Drift — a divergence between the specification, the implementation, and what the agent actually does in production. In the applied volume, three types are distinguished: spec_drift (the specification is outdated), code_drift (the implementation has deviated from the plan), edge_drift (the validator has started responding differently to edge cases).
Process Antipatterns
**ask_storm** — a state in which the agent is stuck in a loop of clarifying questions instead of stopping. The control line from part 2: cycle_count > 0 && ask_storm >= 4 && escalation_path_resolved=false. A sign of a poisoned or internally contradictory specification.

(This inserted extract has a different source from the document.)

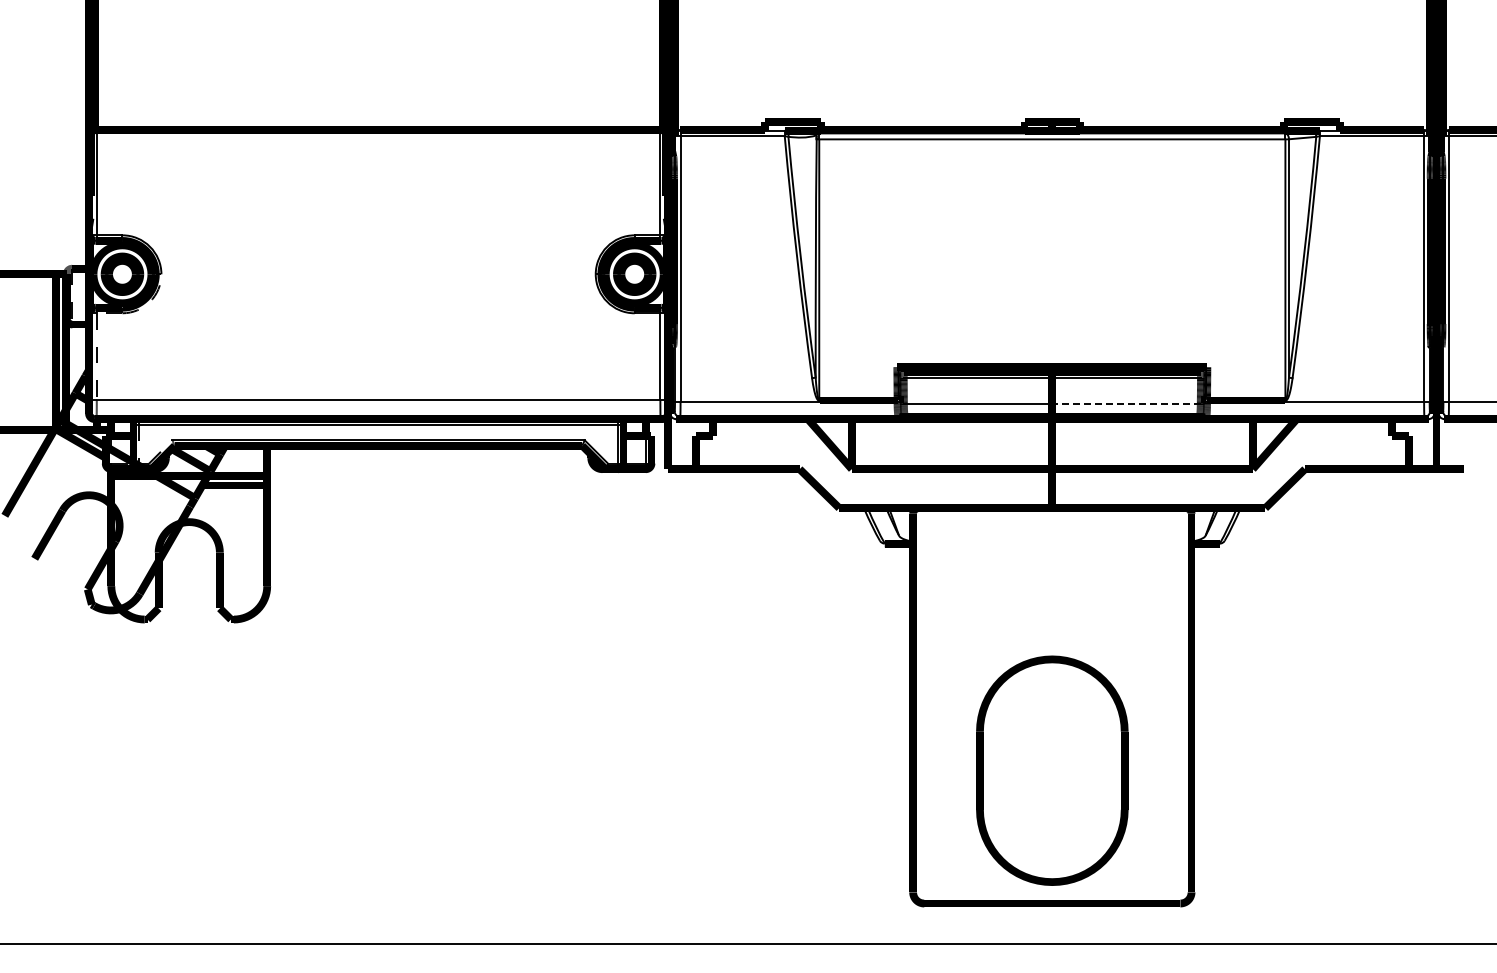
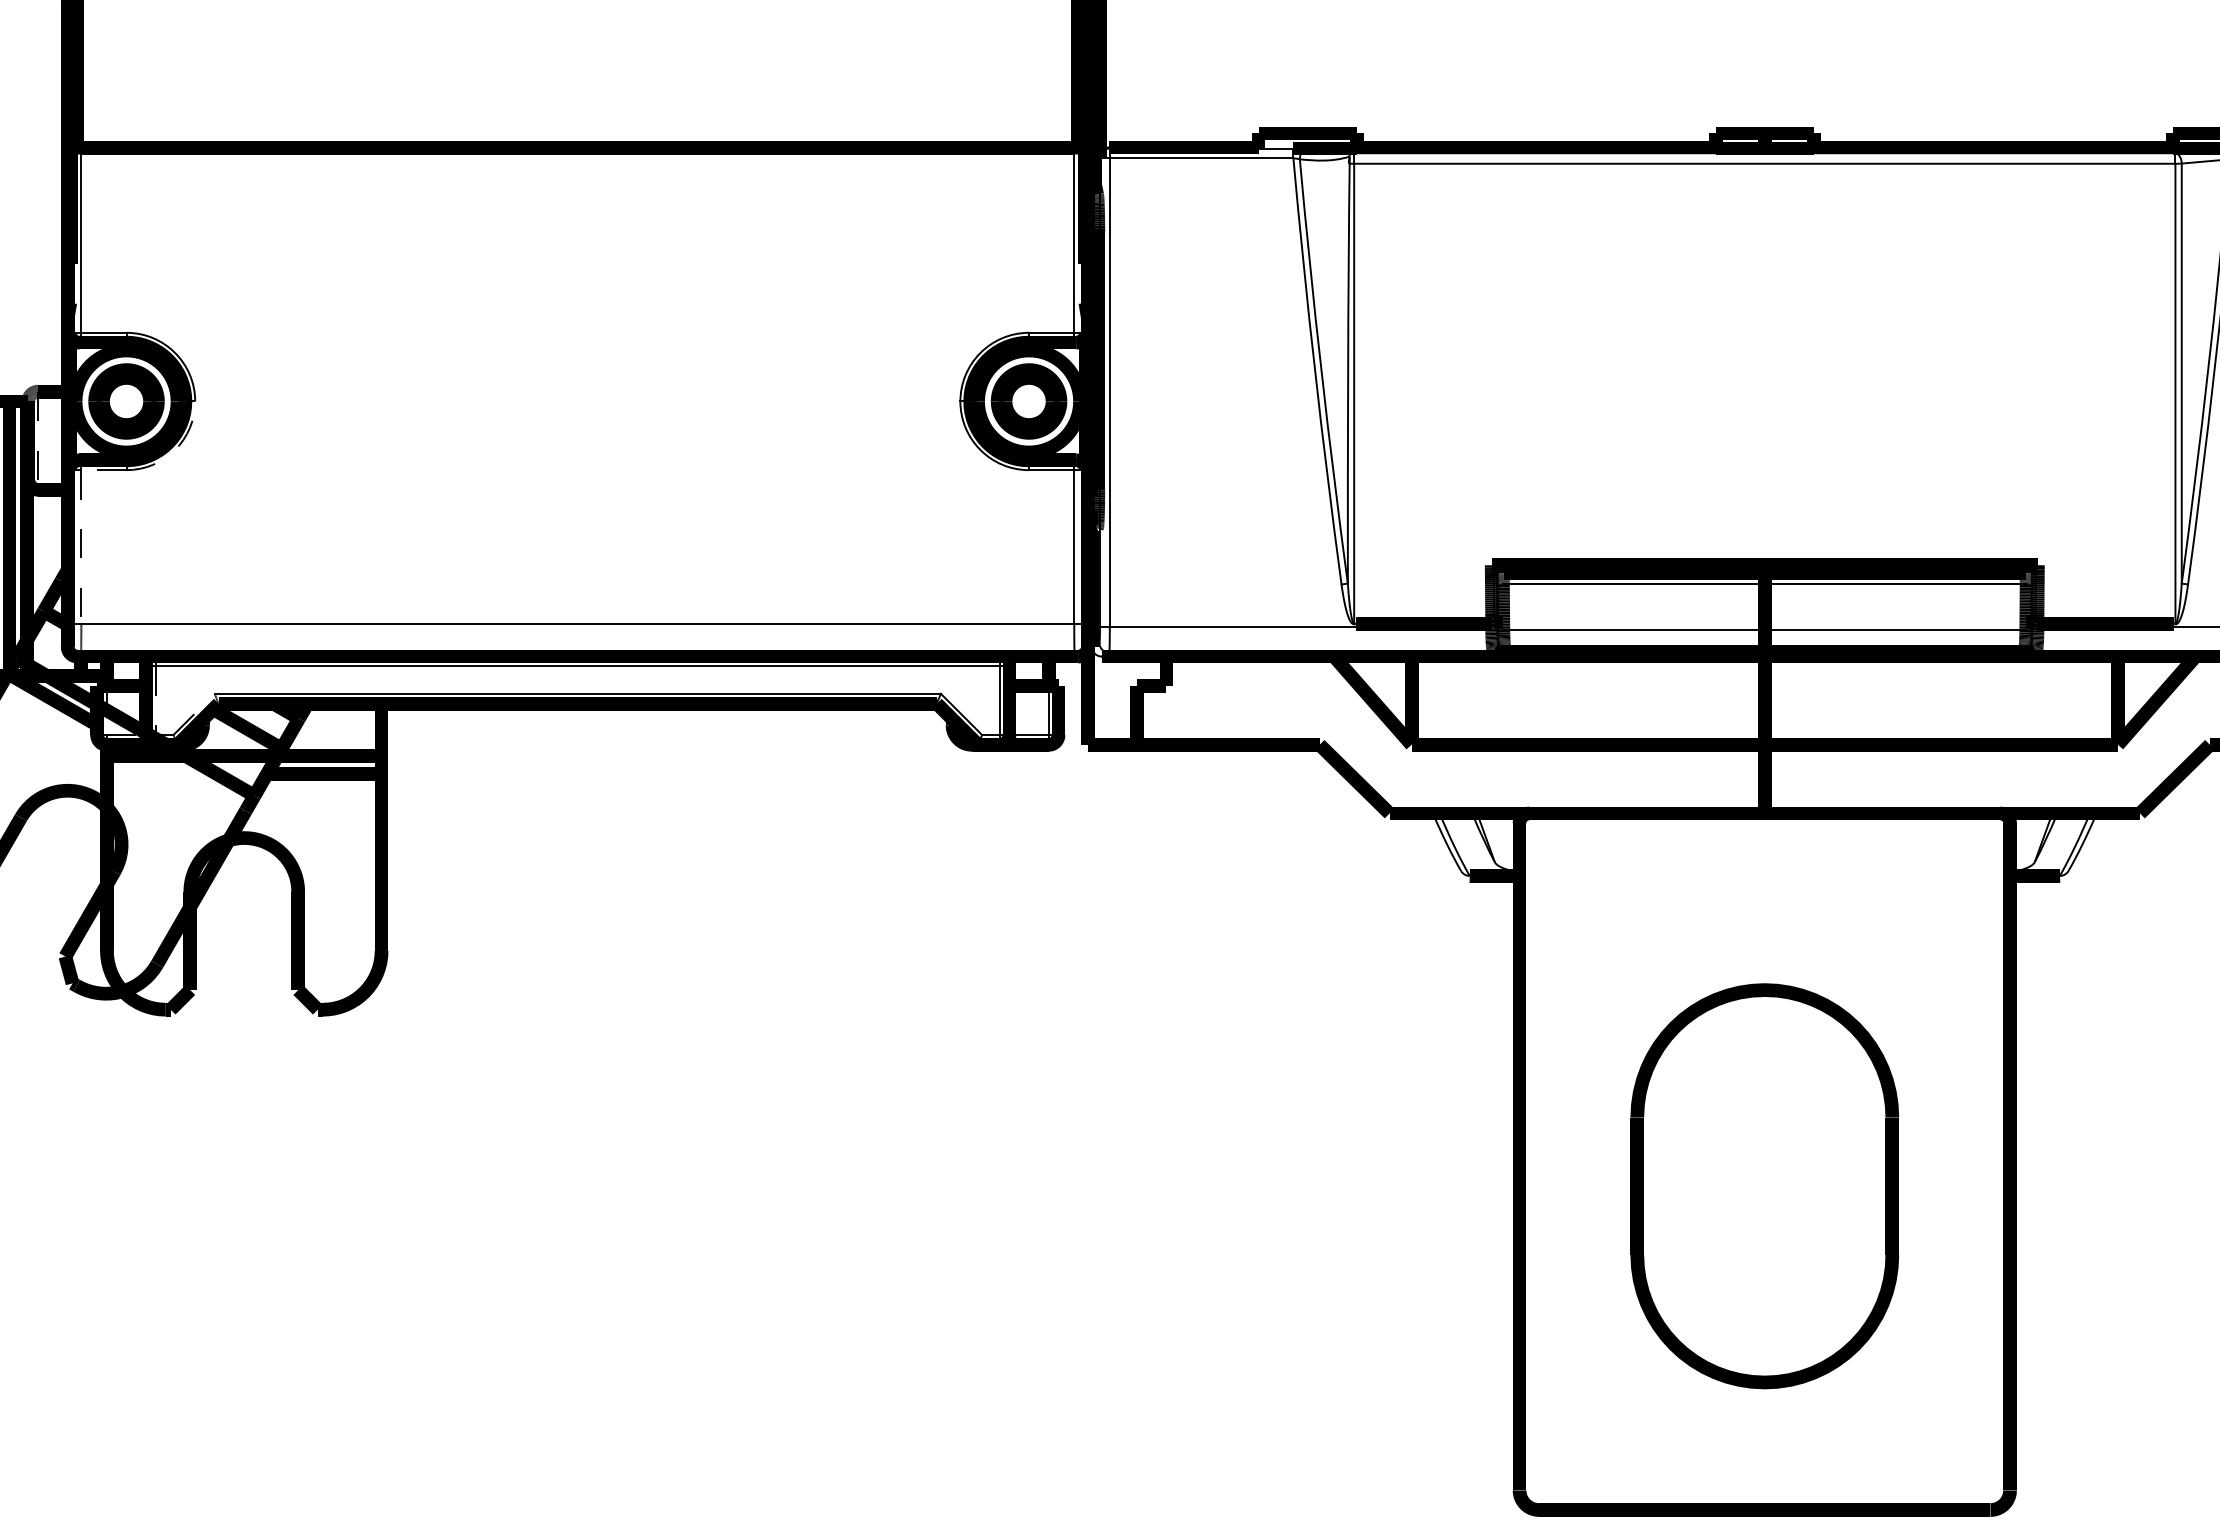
line: (1126, 403) -> (1895, 629), dashed -> solid
part: (1052, 770) -> (1765, 1185), moved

**stage_regress** — a rollback to a previous phase of the SDD cycle without an explicit reason: implement returns to plan, plan returns to specify. Treated by tying each phase to facts in validation.md and by fixed transition criteria.
**phase_context_loss** — a loss of context between phases: specify recorded a decision, plan did not inherit it, implement acts on a draft. The defense is explicit references @specs/... and a project skill that checks inheritance between phases.
External SDD Frameworks
GitHub Spec Kit — an open framework with a standard cycle /constitution → /specify → /clarify → /plan → /tasks → /analyze → /implement. Used in the second volume as a reference for Spec CI and the spec gate.
AWS Kiro — an IDE with its own SDD model: specs (requirements.md + design.md + tasks.md), steering files, agent hooks. A comparison with the textbook is given in Appendix A of the first volume.